Engineering a root‐specific, repressor‐operator gene complex
Author(s) -
Kim Tehryung,
Balish Rebecca S.,
Heaton Andrew C. P.,
McKinney Elizabeth C.,
Dhankher Om Parkash,
Meagher Richard B.
Publication year - 2005
Publication title -
plant biotechnology journal
Language(s) - English
Resource type - Journals
SCImago Journal Rank - 3.525
H-Index - 115
eISSN - 1467-7652
pISSN - 1467-7644
DOI - 10.1111/j.1467-7652.2005.00147.x
Subject(s) - biology , repressor , arabidopsis , psychological repression , gene , shoot , gene expression , reporter gene , expression vector , gus reporter system , microbiology and biotechnology , genetics , botany , recombinant dna , mutant
Summary Strong, tissue‐specific and genetically regulated expression systems are essential tools in plant biotechnology. An expression system tool called a ‘repressor‐operator gene complex’ (ROC) has diverse applications in plant biotechnology fields including phytoremediation, disease resistance, plant nutrition, food safety, and hybrid seed production. To test this concept, we assembled a root‐specific ROC using a strategy that could be used to construct almost any gene expression pattern. When a modified E. coli lac repressor with a nuclear localization signal was expressed from a rubisco small subunit expression vector, S1pt::lacIn , LacIn protein was localized to the nuclei of leaf and stem cells, but not to root cells. A LacIn repressible Arabidopsis actin expression vector A2pot was assembled containing upstream bacterial lacO operator sequences, and it was tested for organ and tissue specificity using β‐glucuronidase ( GUS ) and mercuric ion reductase ( merA ) gene reporters. Strong GUS enzyme expression was restricted to root tissues of A2pot::GUS/S1pt::lacIn ROC plants, while GUS activity was high in all vegetative tissues of plants lacking the repressor.
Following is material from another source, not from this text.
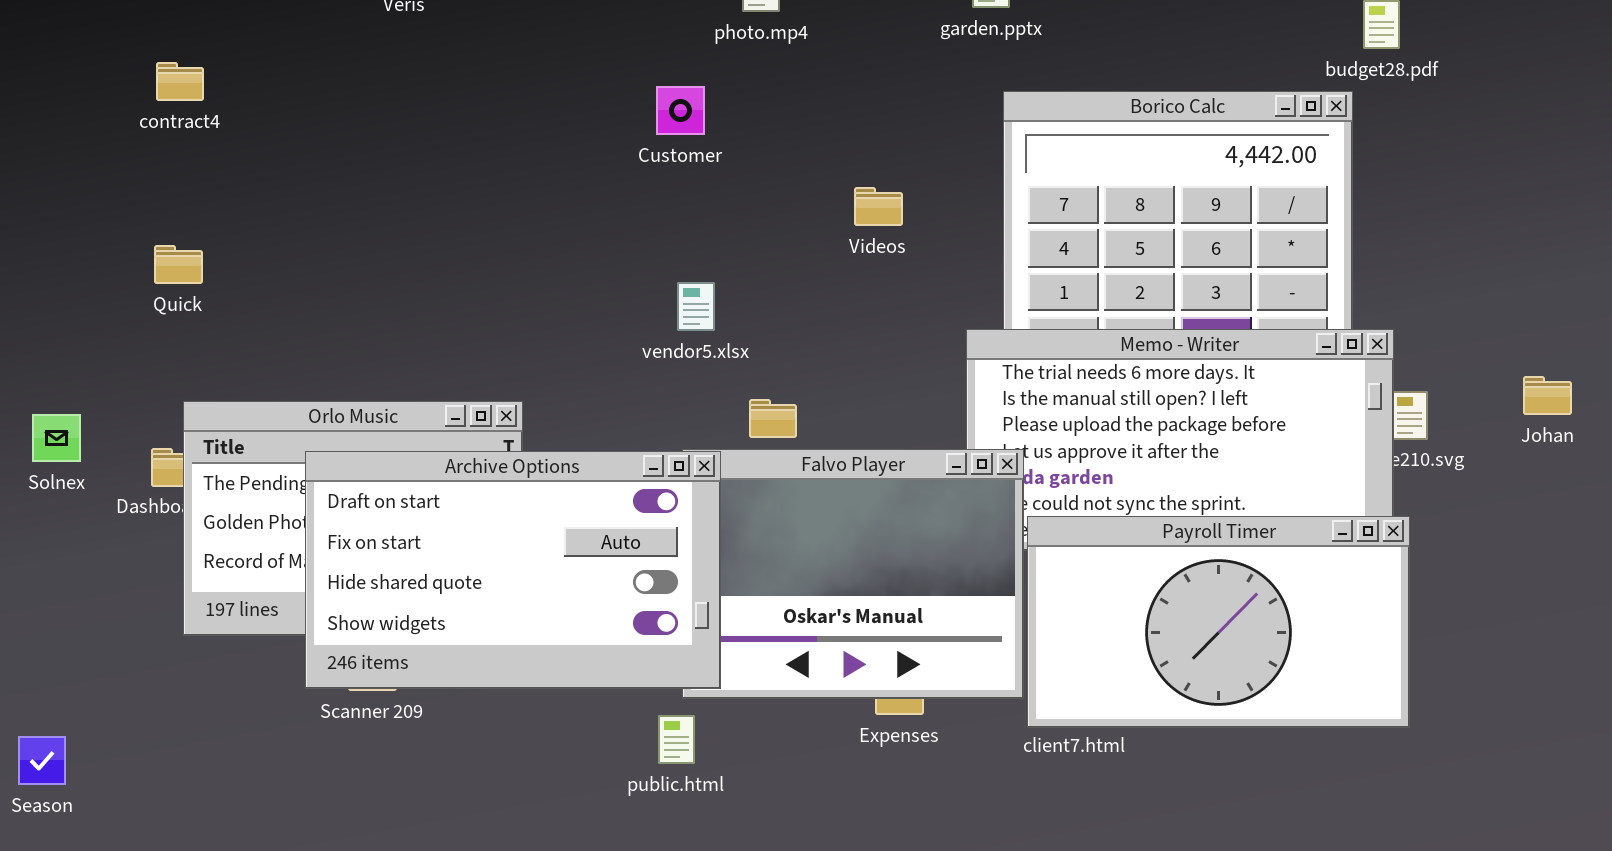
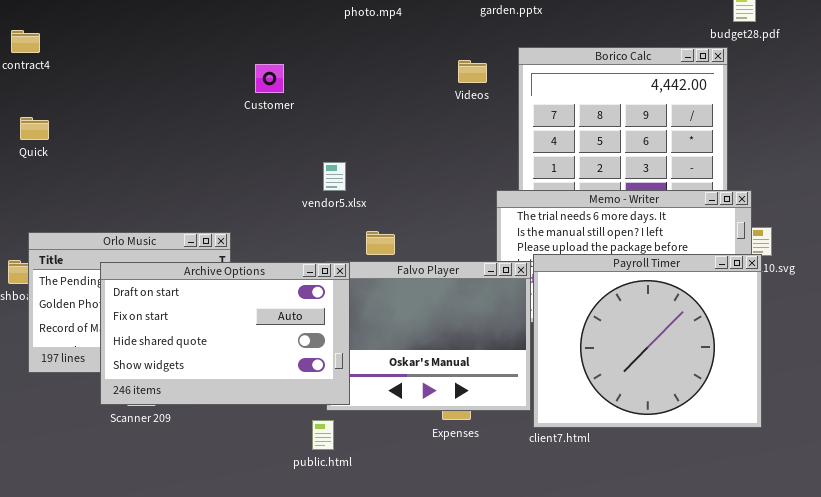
Customer: [656,86,705,135] -> [255,64,284,93], moved
Videos: [854,187,903,226] -> [458,60,487,83], moved
Quick: [154,245,203,284] -> [20,117,49,140], moved
Payroll Timer: [1027,516,1410,728] -> [533,254,762,428], resized

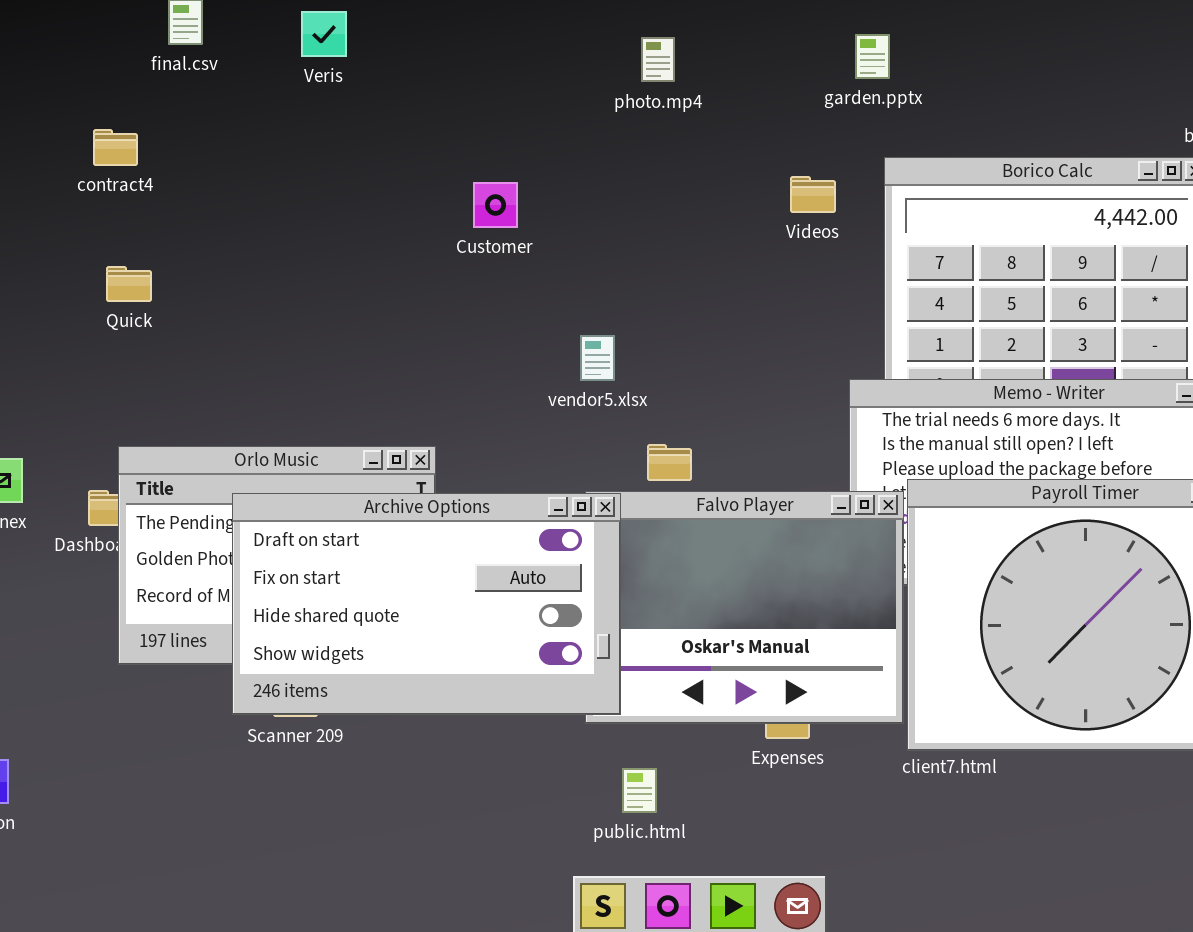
public.html: [312,420,334,450] -> [622,768,657,813], moved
Repression of shoot GUS expression exceeded 99.9% with no evidence of root repression, among a large percentage of doubly transformed plants. Similarly, MerA was strongly expressed in the roots, but not the shoots of A2pot::merA/S1pt::lacIn plants, while MerA levels remained high in both shoots and roots of plants lacking repressor. Plants with MerA expression restricted to roots were approximately as tolerant to ionic mercury as plants constitutively expressing MerA in roots and shoots. The superiority of this ROC over the previously described root‐specific tobacco RB7 promoter is demonstrated.